Se as tendências atuais de produção de soja seguirem como estão, o Brasil converterá cerca de 5,7 milhões de hectares de florestas e Cerrado em lavoura nos próximos 15 anos. Tal atividade poderia levar ao incremento de 1,955 milhões de toneladas de CO2 lançados na atmosfera.
Essa é a conclusão do estudo Protecting the Amazon forest and reducing global warming via agricultural intensification (Protegendo a floresta amazônica e reduzindo o aquecimento global por meio da intensificação agrícola, em tradução livre), publicado na revista Nature nesta segunda-feira (10).
A pesquisa visa mostrar como é necessário produzir mais soja para garantir a segurança alimentar mundial sem, no entanto, comprometer o futuro dos principais biomas brasileiros. Desta forma, o documento indica que a intensificação do cultivo da oleaginosa poderia ajudar os agricultores a melhorar a produtividade sem ter que reverter mais áreas verdes em terras agrícolas.
Para intensificar a produção nos hectares existentes, os pesquisadores indicam que o país poderia aumentar a sua produção anual de soja em 36% até 2035, reduzindo simultaneamente as emissões de gases do efeito estufa em 58% em comparação com os índices de hoje. Para que isso ocorra, a pesquisa sugere três iniciativas fundamentais:
- Cultivar uma segunda safra de milho em campos de soja em determinadas áreas
- Criar mais gado em pastagens menores para liberar mais terra para a soja
- Aumentar significativamente os rendimentos das culturas de soja
Impactos da Covid-19 e da guerra
O estudo reforça que a pandemia de Covid-19, junto com a guerra na Ucrânia, trouxe duas consequências que podem ter impactos expressivos nos países em desenvolvimento, que dependem de culturas de produtos de base como principal fonte de rendimento.
“Uma é o aumento acentuado dos preços dos produtos agrícolas, que quase duplicaram em comparação com os níveis pré pandêmicos. O segundo é um forte desejo dos governos nacionais de recuperarem rapidamente sua economia”, diz trecho da obra.

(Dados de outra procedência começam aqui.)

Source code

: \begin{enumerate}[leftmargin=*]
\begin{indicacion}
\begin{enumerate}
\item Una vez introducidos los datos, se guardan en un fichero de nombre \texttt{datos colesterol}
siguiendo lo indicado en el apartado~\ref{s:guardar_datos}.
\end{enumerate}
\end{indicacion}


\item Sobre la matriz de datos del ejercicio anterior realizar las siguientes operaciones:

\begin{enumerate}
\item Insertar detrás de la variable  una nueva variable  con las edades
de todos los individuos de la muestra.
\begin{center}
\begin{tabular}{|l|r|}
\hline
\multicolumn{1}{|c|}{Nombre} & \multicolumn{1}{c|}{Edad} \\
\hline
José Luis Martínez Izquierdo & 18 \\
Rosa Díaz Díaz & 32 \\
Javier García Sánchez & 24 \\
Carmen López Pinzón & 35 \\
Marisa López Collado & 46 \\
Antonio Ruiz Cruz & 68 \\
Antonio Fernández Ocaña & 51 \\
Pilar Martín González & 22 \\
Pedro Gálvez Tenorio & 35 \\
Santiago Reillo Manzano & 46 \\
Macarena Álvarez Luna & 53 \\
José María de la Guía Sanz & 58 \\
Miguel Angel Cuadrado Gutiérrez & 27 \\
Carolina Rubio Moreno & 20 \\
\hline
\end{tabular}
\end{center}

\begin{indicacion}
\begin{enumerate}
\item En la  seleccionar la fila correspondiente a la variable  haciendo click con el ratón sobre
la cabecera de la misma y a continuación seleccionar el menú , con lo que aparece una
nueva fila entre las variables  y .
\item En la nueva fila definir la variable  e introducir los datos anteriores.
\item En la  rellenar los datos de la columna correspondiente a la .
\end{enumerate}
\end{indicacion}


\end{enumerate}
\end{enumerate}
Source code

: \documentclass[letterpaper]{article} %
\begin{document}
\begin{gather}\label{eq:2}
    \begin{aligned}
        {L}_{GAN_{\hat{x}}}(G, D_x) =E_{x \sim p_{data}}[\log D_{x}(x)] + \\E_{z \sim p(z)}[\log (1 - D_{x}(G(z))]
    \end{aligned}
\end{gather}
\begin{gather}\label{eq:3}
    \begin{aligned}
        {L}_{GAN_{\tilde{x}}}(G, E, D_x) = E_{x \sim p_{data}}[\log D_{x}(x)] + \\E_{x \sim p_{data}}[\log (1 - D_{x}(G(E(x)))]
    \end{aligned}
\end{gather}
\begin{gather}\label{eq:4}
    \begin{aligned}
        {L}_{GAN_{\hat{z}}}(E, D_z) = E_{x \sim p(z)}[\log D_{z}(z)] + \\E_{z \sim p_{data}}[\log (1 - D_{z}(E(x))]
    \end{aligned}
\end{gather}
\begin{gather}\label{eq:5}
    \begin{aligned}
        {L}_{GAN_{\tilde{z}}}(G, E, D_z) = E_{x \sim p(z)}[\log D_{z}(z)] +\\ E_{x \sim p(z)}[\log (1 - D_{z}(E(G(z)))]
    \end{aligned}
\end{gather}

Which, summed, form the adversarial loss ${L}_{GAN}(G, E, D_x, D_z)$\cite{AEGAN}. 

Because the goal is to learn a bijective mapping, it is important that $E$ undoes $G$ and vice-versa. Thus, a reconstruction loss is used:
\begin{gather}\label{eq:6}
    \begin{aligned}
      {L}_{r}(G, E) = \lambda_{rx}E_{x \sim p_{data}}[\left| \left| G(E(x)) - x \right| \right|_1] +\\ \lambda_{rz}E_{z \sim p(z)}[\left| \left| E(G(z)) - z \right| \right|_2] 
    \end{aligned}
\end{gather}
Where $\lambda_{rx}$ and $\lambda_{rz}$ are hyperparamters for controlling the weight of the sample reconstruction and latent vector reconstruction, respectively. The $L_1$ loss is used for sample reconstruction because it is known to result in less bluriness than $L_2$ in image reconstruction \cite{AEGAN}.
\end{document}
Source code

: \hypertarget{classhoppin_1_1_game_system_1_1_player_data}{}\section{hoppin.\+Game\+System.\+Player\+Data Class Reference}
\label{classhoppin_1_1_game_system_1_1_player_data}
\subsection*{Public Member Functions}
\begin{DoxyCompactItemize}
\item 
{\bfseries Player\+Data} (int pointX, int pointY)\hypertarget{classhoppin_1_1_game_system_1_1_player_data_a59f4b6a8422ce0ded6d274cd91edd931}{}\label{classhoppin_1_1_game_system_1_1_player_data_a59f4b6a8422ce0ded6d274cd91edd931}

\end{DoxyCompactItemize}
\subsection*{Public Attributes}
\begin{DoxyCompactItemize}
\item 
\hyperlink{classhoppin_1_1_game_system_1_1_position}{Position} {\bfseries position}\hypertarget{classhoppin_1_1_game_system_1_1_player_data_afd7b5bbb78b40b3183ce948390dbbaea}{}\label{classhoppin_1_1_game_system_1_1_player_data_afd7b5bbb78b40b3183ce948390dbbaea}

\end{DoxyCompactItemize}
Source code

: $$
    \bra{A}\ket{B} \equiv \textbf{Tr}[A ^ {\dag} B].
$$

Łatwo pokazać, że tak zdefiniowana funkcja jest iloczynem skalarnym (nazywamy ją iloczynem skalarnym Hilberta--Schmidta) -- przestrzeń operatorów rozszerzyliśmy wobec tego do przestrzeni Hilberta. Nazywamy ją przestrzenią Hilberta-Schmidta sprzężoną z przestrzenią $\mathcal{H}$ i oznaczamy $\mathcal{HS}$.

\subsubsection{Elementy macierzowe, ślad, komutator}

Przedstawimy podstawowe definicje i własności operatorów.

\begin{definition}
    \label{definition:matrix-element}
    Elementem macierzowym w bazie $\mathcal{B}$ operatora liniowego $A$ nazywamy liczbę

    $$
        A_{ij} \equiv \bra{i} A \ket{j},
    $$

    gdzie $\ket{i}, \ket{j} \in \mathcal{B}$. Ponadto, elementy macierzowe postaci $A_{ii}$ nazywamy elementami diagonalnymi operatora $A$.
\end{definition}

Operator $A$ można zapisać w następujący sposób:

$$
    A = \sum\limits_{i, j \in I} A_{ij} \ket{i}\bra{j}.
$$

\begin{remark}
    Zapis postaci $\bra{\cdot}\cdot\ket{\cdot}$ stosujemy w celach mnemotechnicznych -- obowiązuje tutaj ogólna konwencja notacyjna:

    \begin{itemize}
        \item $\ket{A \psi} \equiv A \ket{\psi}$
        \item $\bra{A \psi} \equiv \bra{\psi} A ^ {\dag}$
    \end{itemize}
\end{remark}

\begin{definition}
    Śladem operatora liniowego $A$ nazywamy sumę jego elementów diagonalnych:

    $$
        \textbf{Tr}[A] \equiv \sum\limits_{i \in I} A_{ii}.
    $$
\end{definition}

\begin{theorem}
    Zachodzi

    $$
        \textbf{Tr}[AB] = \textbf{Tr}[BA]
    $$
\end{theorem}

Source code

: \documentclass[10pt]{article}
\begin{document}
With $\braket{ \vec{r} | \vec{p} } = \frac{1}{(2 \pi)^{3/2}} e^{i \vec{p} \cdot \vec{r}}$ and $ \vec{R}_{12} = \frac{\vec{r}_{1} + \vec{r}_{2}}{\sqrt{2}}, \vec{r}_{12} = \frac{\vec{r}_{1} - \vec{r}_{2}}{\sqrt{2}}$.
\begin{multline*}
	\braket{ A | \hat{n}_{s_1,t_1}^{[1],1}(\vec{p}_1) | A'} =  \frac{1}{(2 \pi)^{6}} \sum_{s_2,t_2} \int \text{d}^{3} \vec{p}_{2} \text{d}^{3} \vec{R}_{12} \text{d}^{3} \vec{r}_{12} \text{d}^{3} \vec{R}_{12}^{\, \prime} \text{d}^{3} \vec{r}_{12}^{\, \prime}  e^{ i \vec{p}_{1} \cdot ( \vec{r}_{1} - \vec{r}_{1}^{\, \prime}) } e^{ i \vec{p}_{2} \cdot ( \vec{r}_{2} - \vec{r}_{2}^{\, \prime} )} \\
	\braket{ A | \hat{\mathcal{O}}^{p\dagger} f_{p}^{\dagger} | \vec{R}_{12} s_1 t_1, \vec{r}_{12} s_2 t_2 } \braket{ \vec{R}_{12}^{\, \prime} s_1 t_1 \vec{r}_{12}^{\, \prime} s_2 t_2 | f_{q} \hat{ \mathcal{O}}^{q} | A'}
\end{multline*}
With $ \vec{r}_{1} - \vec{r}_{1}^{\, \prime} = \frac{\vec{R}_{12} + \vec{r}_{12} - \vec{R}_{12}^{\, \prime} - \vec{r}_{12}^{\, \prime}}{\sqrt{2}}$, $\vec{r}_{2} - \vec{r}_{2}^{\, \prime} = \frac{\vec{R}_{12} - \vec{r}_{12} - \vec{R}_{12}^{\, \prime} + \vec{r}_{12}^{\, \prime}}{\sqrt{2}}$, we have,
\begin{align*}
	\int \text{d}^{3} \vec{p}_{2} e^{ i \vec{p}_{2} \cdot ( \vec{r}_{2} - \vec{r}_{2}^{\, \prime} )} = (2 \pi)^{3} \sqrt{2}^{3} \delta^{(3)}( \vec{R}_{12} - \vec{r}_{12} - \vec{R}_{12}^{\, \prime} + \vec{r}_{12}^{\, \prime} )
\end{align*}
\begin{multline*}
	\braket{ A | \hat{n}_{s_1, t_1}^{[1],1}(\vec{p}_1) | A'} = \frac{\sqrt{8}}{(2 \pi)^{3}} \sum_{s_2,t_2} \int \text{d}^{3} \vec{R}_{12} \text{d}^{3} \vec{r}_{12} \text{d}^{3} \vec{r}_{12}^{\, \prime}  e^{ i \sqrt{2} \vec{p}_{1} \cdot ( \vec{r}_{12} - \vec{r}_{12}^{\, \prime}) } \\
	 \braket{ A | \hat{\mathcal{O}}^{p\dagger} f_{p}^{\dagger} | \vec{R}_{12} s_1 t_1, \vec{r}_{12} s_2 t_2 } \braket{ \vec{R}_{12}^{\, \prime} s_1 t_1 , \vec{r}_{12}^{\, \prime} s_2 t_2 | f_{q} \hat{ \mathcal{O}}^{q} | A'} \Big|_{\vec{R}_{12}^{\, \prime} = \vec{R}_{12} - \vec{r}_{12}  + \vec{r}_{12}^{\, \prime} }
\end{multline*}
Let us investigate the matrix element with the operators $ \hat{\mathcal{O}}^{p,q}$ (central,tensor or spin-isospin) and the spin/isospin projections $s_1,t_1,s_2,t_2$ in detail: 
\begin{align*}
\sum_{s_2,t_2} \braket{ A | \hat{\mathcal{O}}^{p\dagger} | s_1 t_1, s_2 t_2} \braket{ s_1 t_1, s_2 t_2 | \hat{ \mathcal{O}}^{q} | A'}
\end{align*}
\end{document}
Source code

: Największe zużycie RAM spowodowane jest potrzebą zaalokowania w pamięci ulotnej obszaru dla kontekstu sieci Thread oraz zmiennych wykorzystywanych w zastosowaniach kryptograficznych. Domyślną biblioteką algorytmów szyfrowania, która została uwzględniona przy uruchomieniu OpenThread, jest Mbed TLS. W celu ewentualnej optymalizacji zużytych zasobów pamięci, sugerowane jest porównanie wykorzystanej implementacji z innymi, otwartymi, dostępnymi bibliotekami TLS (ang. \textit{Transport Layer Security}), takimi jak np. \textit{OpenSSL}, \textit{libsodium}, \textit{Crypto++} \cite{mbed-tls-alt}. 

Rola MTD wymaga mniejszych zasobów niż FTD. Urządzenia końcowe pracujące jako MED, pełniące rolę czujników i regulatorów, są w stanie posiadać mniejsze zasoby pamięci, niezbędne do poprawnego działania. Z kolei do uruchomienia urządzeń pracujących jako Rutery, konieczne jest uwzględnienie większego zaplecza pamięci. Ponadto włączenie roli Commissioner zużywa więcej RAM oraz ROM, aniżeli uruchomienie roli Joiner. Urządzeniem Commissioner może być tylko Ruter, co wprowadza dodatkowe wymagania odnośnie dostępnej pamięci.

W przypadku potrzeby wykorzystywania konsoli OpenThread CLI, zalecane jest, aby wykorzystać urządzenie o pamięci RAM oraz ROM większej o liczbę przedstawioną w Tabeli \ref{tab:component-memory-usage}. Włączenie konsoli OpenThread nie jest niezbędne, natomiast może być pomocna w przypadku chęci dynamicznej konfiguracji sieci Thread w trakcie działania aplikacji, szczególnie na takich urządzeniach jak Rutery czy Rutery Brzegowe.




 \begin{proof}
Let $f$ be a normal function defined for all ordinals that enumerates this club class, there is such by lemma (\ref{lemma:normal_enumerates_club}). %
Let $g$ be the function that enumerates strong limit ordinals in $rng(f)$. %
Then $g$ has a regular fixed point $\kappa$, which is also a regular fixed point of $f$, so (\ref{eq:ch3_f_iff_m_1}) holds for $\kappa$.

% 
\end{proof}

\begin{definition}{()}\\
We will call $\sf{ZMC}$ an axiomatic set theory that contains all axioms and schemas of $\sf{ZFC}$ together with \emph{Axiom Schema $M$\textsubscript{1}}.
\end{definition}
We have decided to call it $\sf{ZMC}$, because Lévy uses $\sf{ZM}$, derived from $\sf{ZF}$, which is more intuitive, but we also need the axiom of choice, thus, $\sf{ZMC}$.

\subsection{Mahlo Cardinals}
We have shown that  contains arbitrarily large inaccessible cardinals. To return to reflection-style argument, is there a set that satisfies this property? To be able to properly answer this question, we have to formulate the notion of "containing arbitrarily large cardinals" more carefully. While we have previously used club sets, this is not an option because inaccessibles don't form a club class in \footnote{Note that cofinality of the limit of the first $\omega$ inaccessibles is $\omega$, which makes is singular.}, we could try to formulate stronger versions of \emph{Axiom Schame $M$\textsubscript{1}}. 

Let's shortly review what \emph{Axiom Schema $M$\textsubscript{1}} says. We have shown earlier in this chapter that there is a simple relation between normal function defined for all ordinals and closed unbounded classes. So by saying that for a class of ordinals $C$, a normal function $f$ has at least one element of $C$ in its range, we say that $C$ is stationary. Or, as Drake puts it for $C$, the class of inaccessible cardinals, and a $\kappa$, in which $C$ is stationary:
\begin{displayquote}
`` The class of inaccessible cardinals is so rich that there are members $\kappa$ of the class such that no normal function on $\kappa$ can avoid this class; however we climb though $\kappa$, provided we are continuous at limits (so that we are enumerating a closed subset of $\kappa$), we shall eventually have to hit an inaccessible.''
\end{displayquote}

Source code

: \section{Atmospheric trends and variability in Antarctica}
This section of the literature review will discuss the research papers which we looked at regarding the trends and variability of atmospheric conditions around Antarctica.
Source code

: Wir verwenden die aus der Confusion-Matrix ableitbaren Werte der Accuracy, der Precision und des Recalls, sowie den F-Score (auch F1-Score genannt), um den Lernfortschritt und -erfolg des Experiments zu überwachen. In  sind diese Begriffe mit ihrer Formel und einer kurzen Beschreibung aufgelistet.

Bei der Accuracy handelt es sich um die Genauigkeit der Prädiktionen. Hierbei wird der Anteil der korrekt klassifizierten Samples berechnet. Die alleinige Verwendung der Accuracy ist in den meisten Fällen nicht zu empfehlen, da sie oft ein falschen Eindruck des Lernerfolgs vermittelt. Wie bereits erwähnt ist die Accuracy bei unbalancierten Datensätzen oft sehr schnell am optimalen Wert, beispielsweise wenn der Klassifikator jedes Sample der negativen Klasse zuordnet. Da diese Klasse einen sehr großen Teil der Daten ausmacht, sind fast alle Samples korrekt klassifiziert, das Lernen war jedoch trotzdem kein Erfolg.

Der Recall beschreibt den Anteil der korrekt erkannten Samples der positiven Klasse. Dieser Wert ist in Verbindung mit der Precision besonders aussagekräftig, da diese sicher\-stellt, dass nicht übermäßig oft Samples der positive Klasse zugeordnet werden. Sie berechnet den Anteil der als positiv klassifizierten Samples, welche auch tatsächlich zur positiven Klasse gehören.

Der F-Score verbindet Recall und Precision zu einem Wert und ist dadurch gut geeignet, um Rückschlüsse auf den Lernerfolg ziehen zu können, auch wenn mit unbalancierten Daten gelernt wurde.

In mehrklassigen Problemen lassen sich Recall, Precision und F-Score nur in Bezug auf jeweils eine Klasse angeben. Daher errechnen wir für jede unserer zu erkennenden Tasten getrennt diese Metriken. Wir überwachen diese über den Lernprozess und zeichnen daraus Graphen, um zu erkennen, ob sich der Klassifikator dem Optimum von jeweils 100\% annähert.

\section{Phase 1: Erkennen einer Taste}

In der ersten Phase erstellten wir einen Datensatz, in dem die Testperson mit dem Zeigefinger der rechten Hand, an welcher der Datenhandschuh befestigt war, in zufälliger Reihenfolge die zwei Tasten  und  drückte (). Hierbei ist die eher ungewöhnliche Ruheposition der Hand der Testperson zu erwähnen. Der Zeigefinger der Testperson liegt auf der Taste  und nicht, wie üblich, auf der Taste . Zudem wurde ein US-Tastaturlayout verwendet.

Estes eventos são extremamente importantes para os países em desenvolvimento com vastas extensões de terra adequadas para a agricultura que são atualmente cobertas com ecossistemas frágeis, tais como florestas tropicais e cerrados, porque podem desencadear uma conversão maciça da terra em um período relativamente curto, levando a perda de biodiversidade e aquecimento global.
O Brasil contempla toda a complexidade do aumento de demanda por alimentos e da obrigação em proteger seus biomas. “O país acolhe uma das maiores reservas de biodiversidade do mundo, com 516 milhões de hectares de florestas e cerrado. De especial relevância são os vastas áreas de florestas tropicais localizadas na Amazonia, somando 330 mi/ha. Ao mesmo tempo, o Brasil é o principal país exportador de soja, contabilizando 40% das exportações globais em 2017-2019”.
Progressos na redução do desmatamento
Durante o final dos anos 1990 e início da década de 2000, a produção de soja provocou um desmatamento maciço, mas durante os anos seguintes (2005-2015), o Brasil fez progressos tangíveis na redução das taxas de desmatamento por meio de moratórias e programas de incentivo financiados por países estrangeiros.
A questão a ser respondida é se estas medidas serão por si só suficientes para impedir a conversão de ecossistemas frágeis num contexto de preços elevados dos cereais e governos que procuram o crescimento econômico a partir do incremento da produção agrícola.
O que fazer?
Como ações que poderão garantir o diálogo sustentável entre produtividade e sustentabilidade, o estudo propõe aumentar significativamente o rendimento da cultura da soja, com milho na sequência, além de aumentar o número de cabeças de gado em pastagens com intenção de liberar mais terra para os grãos.
Os cálculos realizados pela equipe de pesquisadores mostram que a estratégia de intensificação permitiria ao Brasil realizar 85% do rendimento bruto projetado de soja e milho de segunda safra, em comparação com as tendências atuais. Ao mesmo tempo, reduziria a emissão de gases em 58%.
O estudo tem como autor primeiro autor o professor Fabio Ricardo Marin, do departamento de Engenharia de Biossistemas da Escola Superior de Agricultura Luiz de Queiroz (Esalq/USP) e foi escrito em parceria com pesquisadores da Universidade Federal de Santa Maria, da University of Nebraska–Lincoln, do National Scientific and Technical Research Council (Conicet), Argentina, da Universidade de Buenos Aires, da Universidade Federal de Goiás e Embrapa Arroz e Feijão. O projeto foi desenvolvido nos últimos quatro anos e recebeu apoio da Fapesp, do CNPq e da Fullbrigth.